Task directions — Give back all the entries below. Omit none of them.

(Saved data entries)
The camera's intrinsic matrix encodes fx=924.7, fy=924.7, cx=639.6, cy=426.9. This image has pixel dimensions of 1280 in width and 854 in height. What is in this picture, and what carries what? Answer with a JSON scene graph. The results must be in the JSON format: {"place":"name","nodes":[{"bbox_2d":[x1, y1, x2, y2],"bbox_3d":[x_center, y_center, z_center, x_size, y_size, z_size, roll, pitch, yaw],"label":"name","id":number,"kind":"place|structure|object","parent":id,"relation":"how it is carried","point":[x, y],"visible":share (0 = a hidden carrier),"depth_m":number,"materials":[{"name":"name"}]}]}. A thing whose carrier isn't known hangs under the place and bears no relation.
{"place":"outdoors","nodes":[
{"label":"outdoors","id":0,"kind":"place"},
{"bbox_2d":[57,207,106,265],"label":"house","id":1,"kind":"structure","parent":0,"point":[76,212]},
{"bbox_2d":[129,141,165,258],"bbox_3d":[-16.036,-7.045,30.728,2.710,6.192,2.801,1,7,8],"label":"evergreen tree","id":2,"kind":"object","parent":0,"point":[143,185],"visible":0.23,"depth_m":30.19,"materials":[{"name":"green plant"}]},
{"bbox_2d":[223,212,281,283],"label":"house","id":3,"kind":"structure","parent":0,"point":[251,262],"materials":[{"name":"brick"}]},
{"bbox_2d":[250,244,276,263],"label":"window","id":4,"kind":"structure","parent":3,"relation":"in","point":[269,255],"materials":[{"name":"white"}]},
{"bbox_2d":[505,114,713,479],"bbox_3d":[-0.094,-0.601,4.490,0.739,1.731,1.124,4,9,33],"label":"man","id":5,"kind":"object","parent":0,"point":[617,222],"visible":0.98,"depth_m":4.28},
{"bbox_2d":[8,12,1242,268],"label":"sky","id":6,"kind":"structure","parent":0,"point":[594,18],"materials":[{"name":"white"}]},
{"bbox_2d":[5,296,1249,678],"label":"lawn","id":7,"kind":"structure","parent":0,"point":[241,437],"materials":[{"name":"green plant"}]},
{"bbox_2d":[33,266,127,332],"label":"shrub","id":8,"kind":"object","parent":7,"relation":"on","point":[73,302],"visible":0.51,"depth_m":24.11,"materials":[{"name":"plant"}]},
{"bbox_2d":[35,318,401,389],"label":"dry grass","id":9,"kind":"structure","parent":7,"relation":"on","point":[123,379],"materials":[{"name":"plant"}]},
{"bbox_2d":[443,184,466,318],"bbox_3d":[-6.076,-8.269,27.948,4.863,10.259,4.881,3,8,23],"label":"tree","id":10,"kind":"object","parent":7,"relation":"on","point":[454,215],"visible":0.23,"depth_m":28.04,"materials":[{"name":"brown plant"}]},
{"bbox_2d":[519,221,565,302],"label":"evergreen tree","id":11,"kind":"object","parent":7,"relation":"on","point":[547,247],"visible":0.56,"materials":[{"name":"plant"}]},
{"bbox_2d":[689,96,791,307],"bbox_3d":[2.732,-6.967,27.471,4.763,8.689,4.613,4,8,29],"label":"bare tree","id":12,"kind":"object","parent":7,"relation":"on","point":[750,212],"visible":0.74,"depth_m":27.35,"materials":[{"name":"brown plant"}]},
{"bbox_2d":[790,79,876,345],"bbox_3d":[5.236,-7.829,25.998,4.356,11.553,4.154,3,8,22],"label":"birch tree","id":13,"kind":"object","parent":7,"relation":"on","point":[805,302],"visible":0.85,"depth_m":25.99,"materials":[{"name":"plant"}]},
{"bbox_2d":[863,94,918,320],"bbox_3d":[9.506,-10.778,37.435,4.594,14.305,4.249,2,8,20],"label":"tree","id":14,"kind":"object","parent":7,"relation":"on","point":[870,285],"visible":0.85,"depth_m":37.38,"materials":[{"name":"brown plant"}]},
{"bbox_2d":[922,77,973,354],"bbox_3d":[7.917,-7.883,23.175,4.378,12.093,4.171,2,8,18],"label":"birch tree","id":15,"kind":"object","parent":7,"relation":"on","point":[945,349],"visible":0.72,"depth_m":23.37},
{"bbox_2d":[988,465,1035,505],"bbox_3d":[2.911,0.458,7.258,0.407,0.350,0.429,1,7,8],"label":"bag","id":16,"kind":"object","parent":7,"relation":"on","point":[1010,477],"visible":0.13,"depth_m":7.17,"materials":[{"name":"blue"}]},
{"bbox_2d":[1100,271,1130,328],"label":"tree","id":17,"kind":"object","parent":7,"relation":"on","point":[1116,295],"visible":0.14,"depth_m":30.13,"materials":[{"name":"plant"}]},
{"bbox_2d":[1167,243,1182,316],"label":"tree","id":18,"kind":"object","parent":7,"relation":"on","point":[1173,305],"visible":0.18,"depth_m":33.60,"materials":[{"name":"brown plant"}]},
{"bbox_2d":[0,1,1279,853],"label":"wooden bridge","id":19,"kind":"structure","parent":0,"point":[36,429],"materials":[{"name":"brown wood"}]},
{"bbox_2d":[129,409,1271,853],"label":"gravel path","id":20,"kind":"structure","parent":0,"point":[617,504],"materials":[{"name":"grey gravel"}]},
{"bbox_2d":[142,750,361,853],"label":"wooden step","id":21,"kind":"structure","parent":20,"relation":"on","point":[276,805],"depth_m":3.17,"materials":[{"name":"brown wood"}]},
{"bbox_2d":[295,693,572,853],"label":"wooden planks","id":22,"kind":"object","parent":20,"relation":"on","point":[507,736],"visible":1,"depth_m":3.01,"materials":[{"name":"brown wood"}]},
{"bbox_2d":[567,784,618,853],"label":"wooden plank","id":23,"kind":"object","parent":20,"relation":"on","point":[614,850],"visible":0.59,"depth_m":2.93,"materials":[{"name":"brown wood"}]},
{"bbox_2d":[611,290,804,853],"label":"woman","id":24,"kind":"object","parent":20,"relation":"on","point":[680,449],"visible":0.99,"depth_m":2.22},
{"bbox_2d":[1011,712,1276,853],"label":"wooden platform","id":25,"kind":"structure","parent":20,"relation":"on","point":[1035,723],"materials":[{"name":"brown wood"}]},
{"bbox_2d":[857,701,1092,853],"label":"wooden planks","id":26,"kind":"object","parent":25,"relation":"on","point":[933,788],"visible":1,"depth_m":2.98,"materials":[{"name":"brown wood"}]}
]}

Task output —
The camera's intrinsic matrix encodes fx=924.7, fy=924.7, cx=639.6, cy=426.9. This image has pixel dimensions of 1280 in width and 854 in height. What is in this picture, and what carries what? Answer with a JSON scene graph. The results must be in the JSON format: {"place":"name","nodes":[{"bbox_2d":[x1, y1, x2, y2],"bbox_3d":[x_center, y_center, z_center, x_size, y_size, z_size, roll, pitch, yaw],"label":"name","id":number,"kind":"place|structure|object","parent":id,"relation":"how it is carried","point":[x, y],"visible":share (0 = a hidden carrier),"depth_m":number,"materials":[{"name":"name"}]}]}. A thing whose carrier isn't known hangs under the place and bears no relation.
{"place":"outdoors","nodes":[
{"label":"outdoors","id":0,"kind":"place"},
{"bbox_2d":[57,207,106,265],"label":"house","id":1,"kind":"structure","parent":0,"point":[76,212]},
{"bbox_2d":[129,141,165,258],"bbox_3d":[-16.036,-7.045,30.728,2.710,6.192,2.801,1,7,8],"label":"evergreen tree","id":2,"kind":"object","parent":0,"point":[143,185],"visible":0.23,"depth_m":30.19,"materials":[{"name":"green plant"}]},
{"bbox_2d":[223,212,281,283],"label":"house","id":3,"kind":"structure","parent":0,"point":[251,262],"materials":[{"name":"brick"}]},
{"bbox_2d":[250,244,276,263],"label":"window","id":4,"kind":"structure","parent":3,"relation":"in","point":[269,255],"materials":[{"name":"white"}]},
{"bbox_2d":[505,114,713,479],"bbox_3d":[-0.094,-0.601,4.490,0.739,1.731,1.124,4,9,33],"label":"man","id":5,"kind":"object","parent":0,"point":[617,222],"visible":0.98,"depth_m":4.28},
{"bbox_2d":[8,12,1242,268],"label":"sky","id":6,"kind":"structure","parent":0,"point":[594,18],"materials":[{"name":"white"}]},
{"bbox_2d":[5,296,1249,678],"label":"lawn","id":7,"kind":"structure","parent":0,"point":[241,437],"materials":[{"name":"green plant"}]},
{"bbox_2d":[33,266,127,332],"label":"shrub","id":8,"kind":"object","parent":7,"relation":"on","point":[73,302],"visible":0.51,"depth_m":24.11,"materials":[{"name":"plant"}]},
{"bbox_2d":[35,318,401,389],"label":"dry grass","id":9,"kind":"structure","parent":7,"relation":"on","point":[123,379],"materials":[{"name":"plant"}]},
{"bbox_2d":[443,184,466,318],"bbox_3d":[-6.076,-8.269,27.948,4.863,10.259,4.881,3,8,23],"label":"tree","id":10,"kind":"object","parent":7,"relation":"on","point":[454,215],"visible":0.23,"depth_m":28.04,"materials":[{"name":"brown plant"}]},
{"bbox_2d":[519,221,565,302],"label":"evergreen tree","id":11,"kind":"object","parent":7,"relation":"on","point":[547,247],"visible":0.56,"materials":[{"name":"plant"}]},
{"bbox_2d":[689,96,791,307],"bbox_3d":[2.732,-6.967,27.471,4.763,8.689,4.613,4,8,29],"label":"bare tree","id":12,"kind":"object","parent":7,"relation":"on","point":[750,212],"visible":0.74,"depth_m":27.35,"materials":[{"name":"brown plant"}]},
{"bbox_2d":[790,79,876,345],"bbox_3d":[5.236,-7.829,25.998,4.356,11.553,4.154,3,8,22],"label":"birch tree","id":13,"kind":"object","parent":7,"relation":"on","point":[805,302],"visible":0.85,"depth_m":25.99,"materials":[{"name":"plant"}]},
{"bbox_2d":[863,94,918,320],"bbox_3d":[9.506,-10.778,37.435,4.594,14.305,4.249,2,8,20],"label":"tree","id":14,"kind":"object","parent":7,"relation":"on","point":[870,285],"visible":0.85,"depth_m":37.38,"materials":[{"name":"brown plant"}]},
{"bbox_2d":[922,77,973,354],"bbox_3d":[7.917,-7.883,23.175,4.378,12.093,4.171,2,8,18],"label":"birch tree","id":15,"kind":"object","parent":7,"relation":"on","point":[945,349],"visible":0.72,"depth_m":23.37},
{"bbox_2d":[988,465,1035,505],"bbox_3d":[2.911,0.458,7.258,0.407,0.350,0.429,1,7,8],"label":"bag","id":16,"kind":"object","parent":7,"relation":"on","point":[1010,477],"visible":0.13,"depth_m":7.17,"materials":[{"name":"blue"}]},
{"bbox_2d":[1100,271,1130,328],"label":"tree","id":17,"kind":"object","parent":7,"relation":"on","point":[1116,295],"visible":0.14,"depth_m":30.13,"materials":[{"name":"plant"}]},
{"bbox_2d":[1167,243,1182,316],"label":"tree","id":18,"kind":"object","parent":7,"relation":"on","point":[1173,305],"visible":0.18,"depth_m":33.60,"materials":[{"name":"brown plant"}]},
{"bbox_2d":[0,1,1279,853],"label":"wooden bridge","id":19,"kind":"structure","parent":0,"point":[36,429],"materials":[{"name":"brown wood"}]},
{"bbox_2d":[129,409,1271,853],"label":"gravel path","id":20,"kind":"structure","parent":0,"point":[617,504],"materials":[{"name":"grey gravel"}]},
{"bbox_2d":[142,750,361,853],"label":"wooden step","id":21,"kind":"structure","parent":20,"relation":"on","point":[276,805],"depth_m":3.17,"materials":[{"name":"brown wood"}]},
{"bbox_2d":[295,693,572,853],"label":"wooden planks","id":22,"kind":"object","parent":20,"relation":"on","point":[507,736],"visible":1,"depth_m":3.01,"materials":[{"name":"brown wood"}]},
{"bbox_2d":[567,784,618,853],"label":"wooden plank","id":23,"kind":"object","parent":20,"relation":"on","point":[614,850],"visible":0.59,"depth_m":2.93,"materials":[{"name":"brown wood"}]},
{"bbox_2d":[611,290,804,853],"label":"woman","id":24,"kind":"object","parent":20,"relation":"on","point":[680,449],"visible":0.99,"depth_m":2.22},
{"bbox_2d":[1011,712,1276,853],"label":"wooden platform","id":25,"kind":"structure","parent":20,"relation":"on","point":[1035,723],"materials":[{"name":"brown wood"}]},
{"bbox_2d":[857,701,1092,853],"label":"wooden planks","id":26,"kind":"object","parent":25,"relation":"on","point":[933,788],"visible":1,"depth_m":2.98,"materials":[{"name":"brown wood"}]}
]}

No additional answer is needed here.